The basic workflow involves using a detached head, pulling down changes from gerrit to work on them, and re-submitting them. Inspired by git-review, grr reads from .gitreview files as needed.

Installation: cargo install gerrit-grr

A docker image is also available: registry.gitlab.com/legoktm/rust-grr

Linux binaries can be downloaded from GitLab.

Usage

  • grr [branch]: Shorthand for grr review
  • grr review [branch]: Submits a patch for review against the specified branch (defaults to master)
  • grr fetch 12345[:2]: Pulls change 12345. An optional patchset # can be specified, otherwise the latest will be used.
  • grr cherry-pick 12345[:2]: Just like fetch, except it cherry-picks the patch on top of HEAD
  • grr pull [branch]: Pulls the latest remote changes and checks it out (defaults to master)
  • grr checkout [branch]: Checkout the given branch (defaults to master)
  • grr rebase [branch]: Rebase on top of the given branch (defaults to master)
  • grr init: Installs commit-msg hook

Default branch

The current default branch is master, it may switch to main in the future.

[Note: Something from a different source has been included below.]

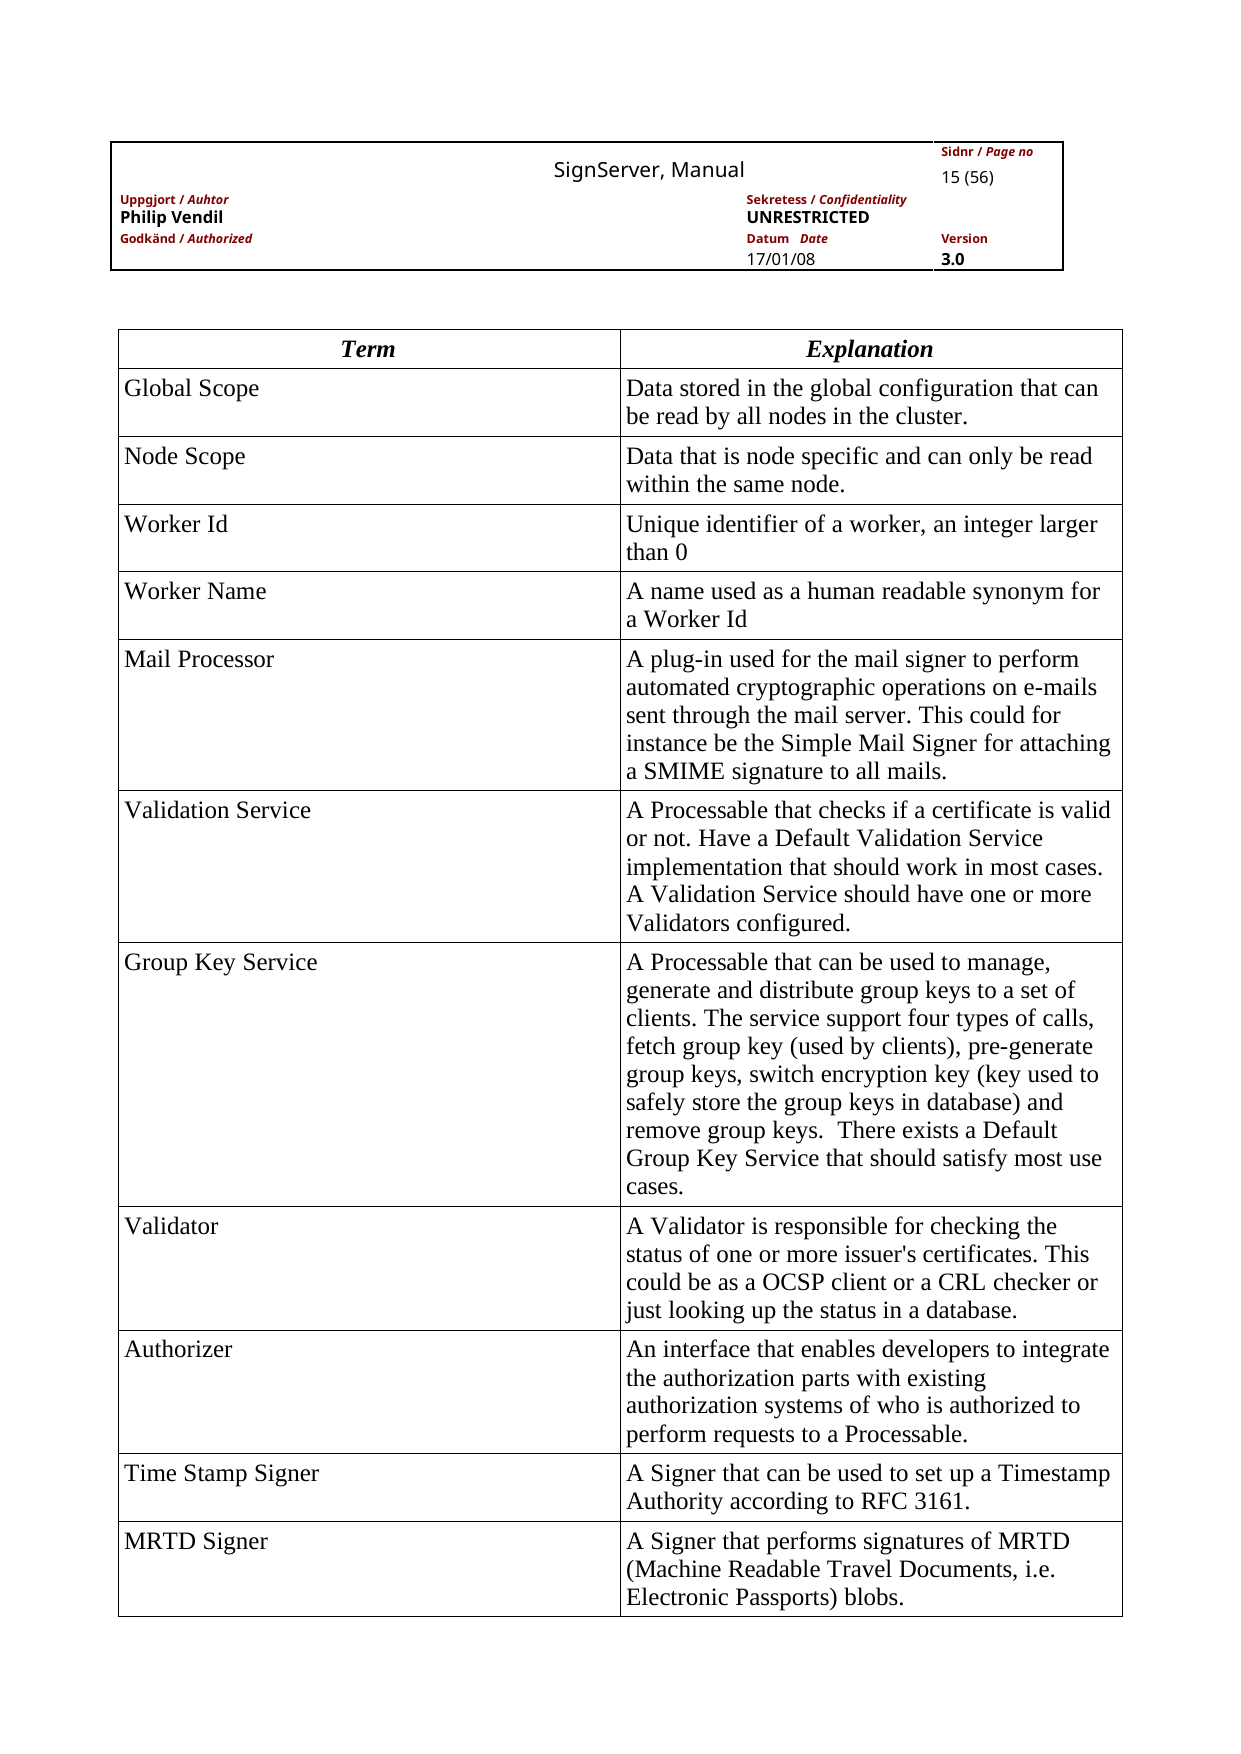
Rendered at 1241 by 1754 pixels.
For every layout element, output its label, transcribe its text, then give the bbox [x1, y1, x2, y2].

You can change the default branch on a per-repository basis or systemwide by setting the grr.defaultBranch git config option.

# For a single repository
git config grr.defaultBranch main

# For all repositories, unless overridden in that repository
git config --global grr.defaultBranch main

History

grr was originally written in 2014 in Python. It was ported to Rust in 2020.

License

grr is (C) 2020-2021 Kunal Mehta, released under the GPLv3 or any later version, see COPYING for details.